Farrell maakt duidelijk dat Mussolini’s fascisme totaal verschilde van de Nazi-ideologie en op belangrijke punten daar tegenover stond. Dit is alleen goed te begrijpen als men niet iedere daad onmiddellijk langs de morele meetlat van de “mensenrechten” legt en eerst eens kritisch kijkt naar de kernwaarden van onze westerse democratieën. Mocht de lezer een ware gelovige zijn dan raad ik sterk aan om dat stuk eerst te lezen.
Het gaat er om (historische) omstandigheden die een gevolgde politiek noodzakelijk maakt tot uitgangspunt te nemen. In Nederland heerst al vrij lang het idee dat internationale politiek het realiseren van mensenrechten betreft. Bij ieder bezoek van ons staatshoofd aan een buitenland krijgt die de opdracht mee om vooral aandacht te geven aan schending van de mensenrechten. Nederlandse belangen behartigen is vies. Omstandigheden, mogelijkheden, belangen – kortom, de harde realiteit – blijven buiten beschouwing. Deze weinig realistische wereldpolitiek geldt voor de hele NATO, al is dat bij de meeste landen minder uitgesproken. De VS – de dominante wereldmacht – bedrijft haar politiek onder de vlag van de verbreiding van vrijheid en democratie. De eigen belangen daaronder zijn behoorlijk goed zichtbaar. Die zijn heel anders dan de politieke vlag die er op geplant is, en dat is een belangrijke oorzaak dat de buitenlandse politiek van de VS vanaf 1960 meer mislukkingen dan successen kent. Zeker, leiders kunnen een verschil maken. Iedereen zou het verschil tussen Trump en Biden kunnen zien. Maar leiders kunnen de realiteit niet negeren. Mussolini was in alle opzichten een realist.

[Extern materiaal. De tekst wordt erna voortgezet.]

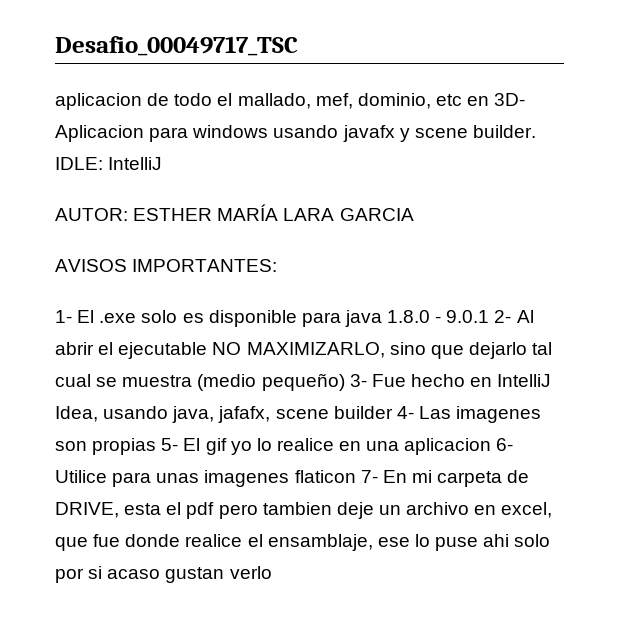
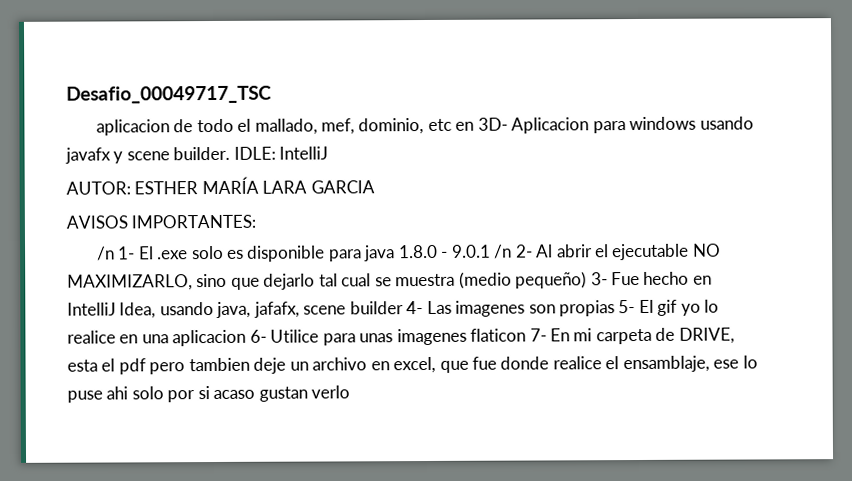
(278, 265) none -> [96,246,115,261] /n
(490, 316) none -> [494,244,513,259] /n

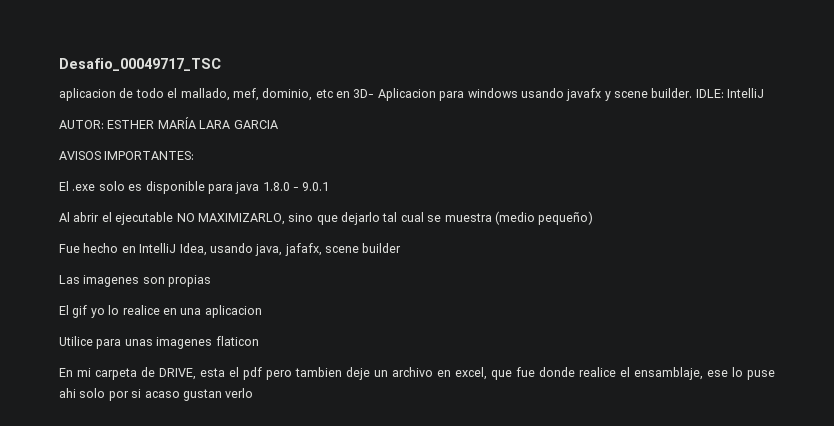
[96,246,136,261] /n 1- -> (195, 155) none
[494,244,533,259] /n 2- -> (330, 186) //
[590,272,608,286] 3- -> (594, 218) //
[406,301,424,315] 4- -> (402, 248) //
[618,300,636,314] 5- -> (212, 281) //
[249,329,267,343] 6- -> (262, 311) //
[529,328,547,342] 7- -> (259, 341) //

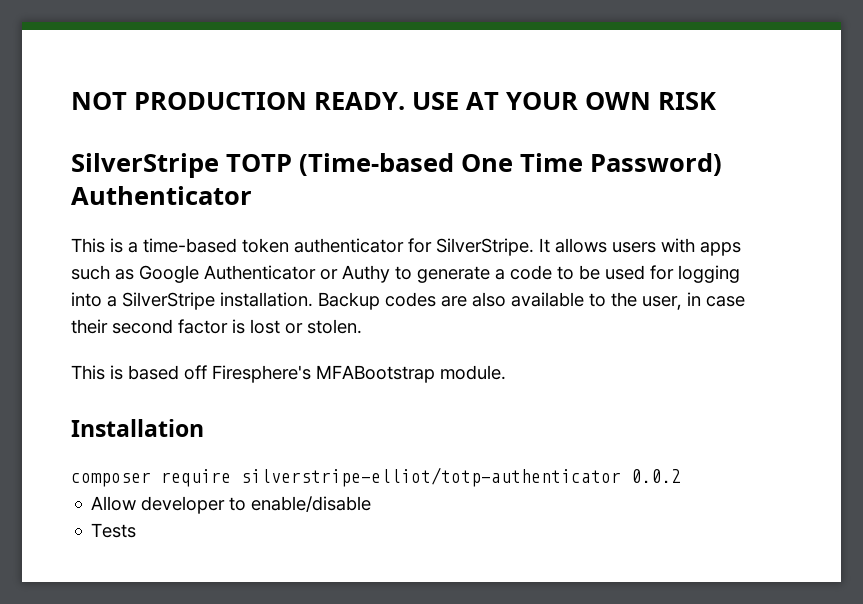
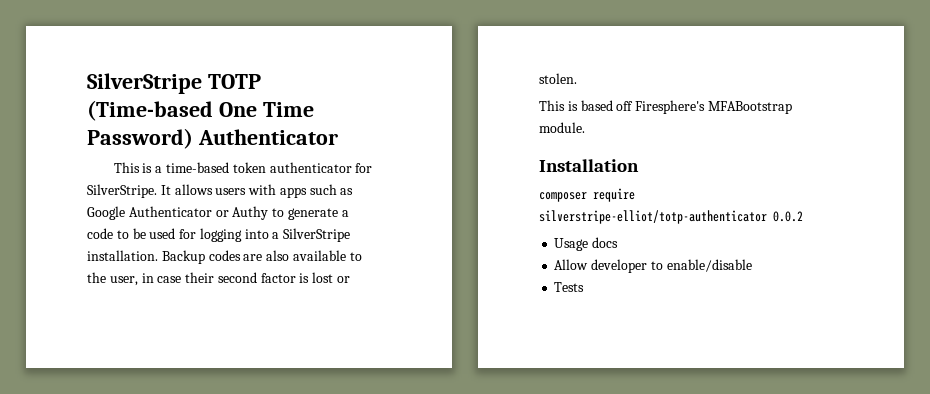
[71,92,716,110] NOT PRODUCTION READY. USE AT YOUR OWN RISK // -> (87, 83) none
(681, 476) none -> [554,237,619,251] // Usage docs

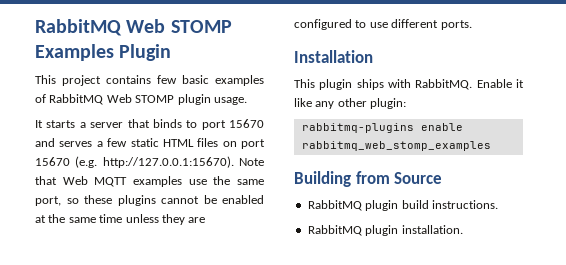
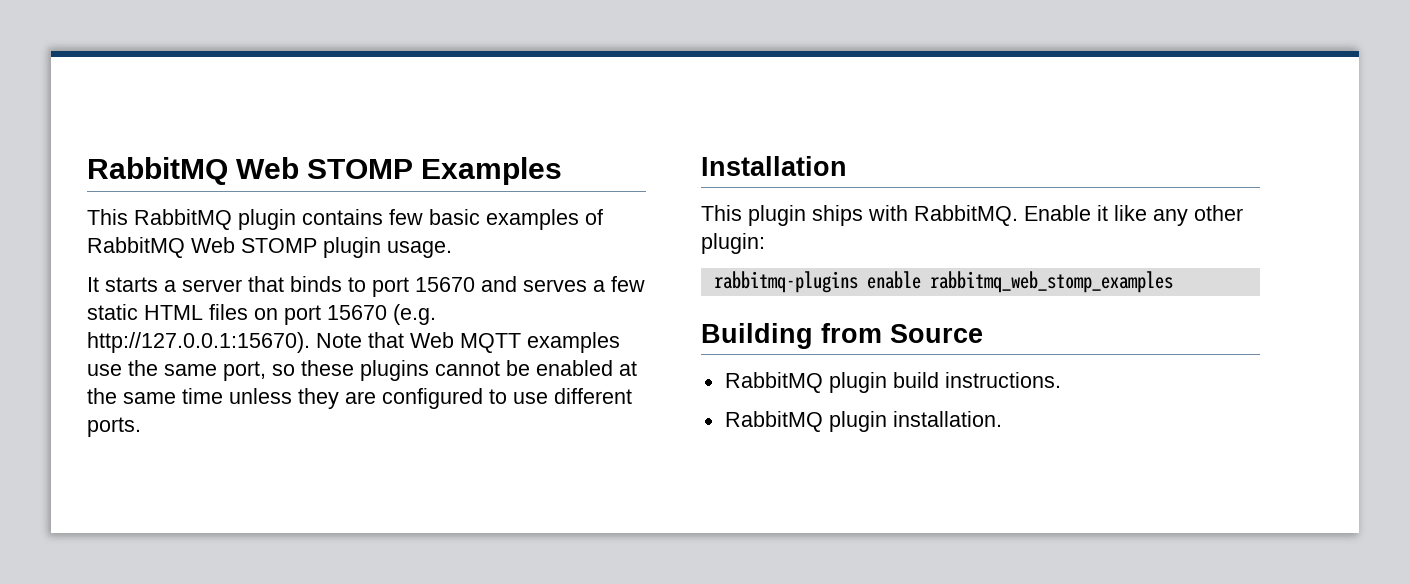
[119,44,172,61] [35,75,101,86] Plugin // This project -> [87,209,296,230] // This RabbitMQ plugin

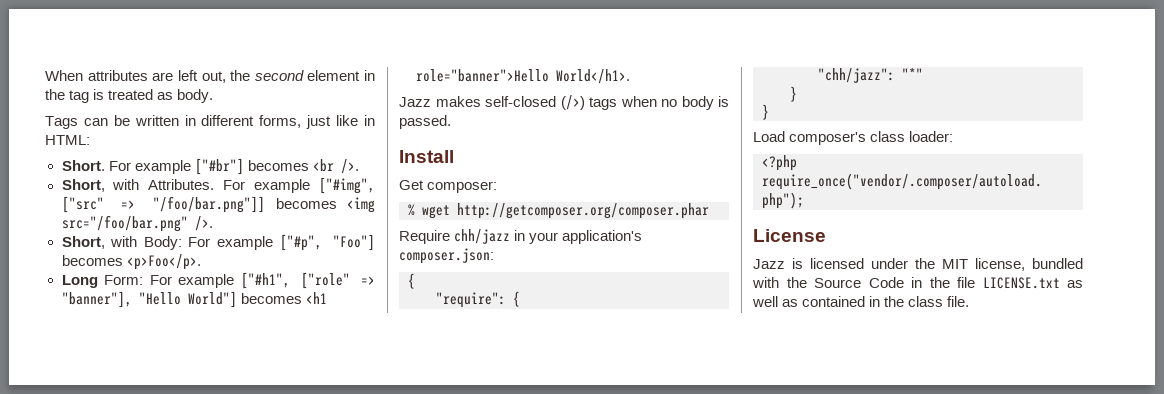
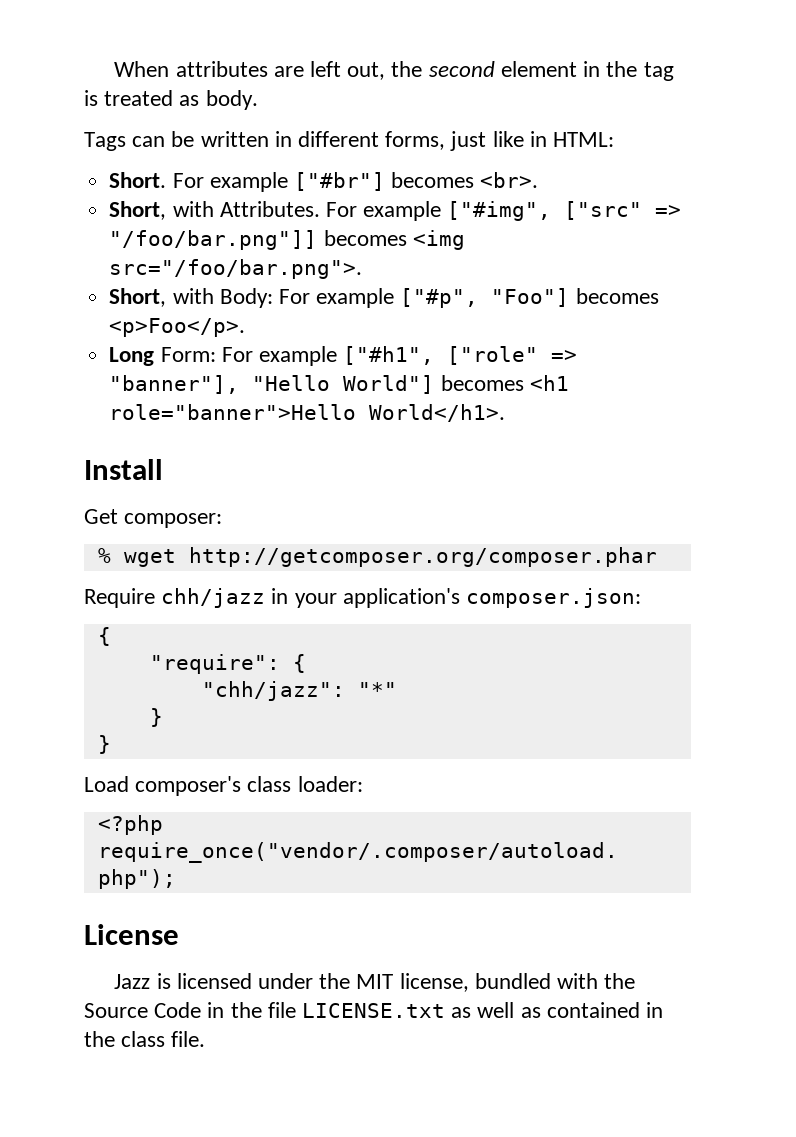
[312,159,359,174] <br />. -> [480,172,539,188] <br>.
[61,215,213,232] src="/foo/bar.png" />. -> [109,259,363,279] src="/foo/bar.png">.
[399,95,729,110] [399,115,451,129] // Jazz makes self-closed (/>) tags when no body is passed. -> (506, 413) none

Een ultrakorte schets van de historische omstandigheden
De Eerste Wereldoorlog is een breekpunt in de wereldgeschiedenis en in het bijzonder in die van de Westerse democratieën. Door die oorlog waren de Europese staten uitgeput. De enige echte overwinnaar was de Verenigde Staten. Die speelden in de persoon van president Wilson een zeer belangrijke rol in de vrede van Versailles. Het was het begin van de ontwikkeling van de VS tot de dominante wereldmacht die het nu nog net is. De huidige kernwaarden “vrijheid, gelijkheid en broederschap” – geërfd van de Franse Revolutie, speelden in het publieke debat van toen geen rol van betekenis. Nationalisme, klassenstrijd en solidariteit waren veel belangrijker. Mensenrechten, eveneens een product van de Franse Revolutie werden feitelijk pas na de Tweede Wereldoorlog het dominante verhaal dat het nu is.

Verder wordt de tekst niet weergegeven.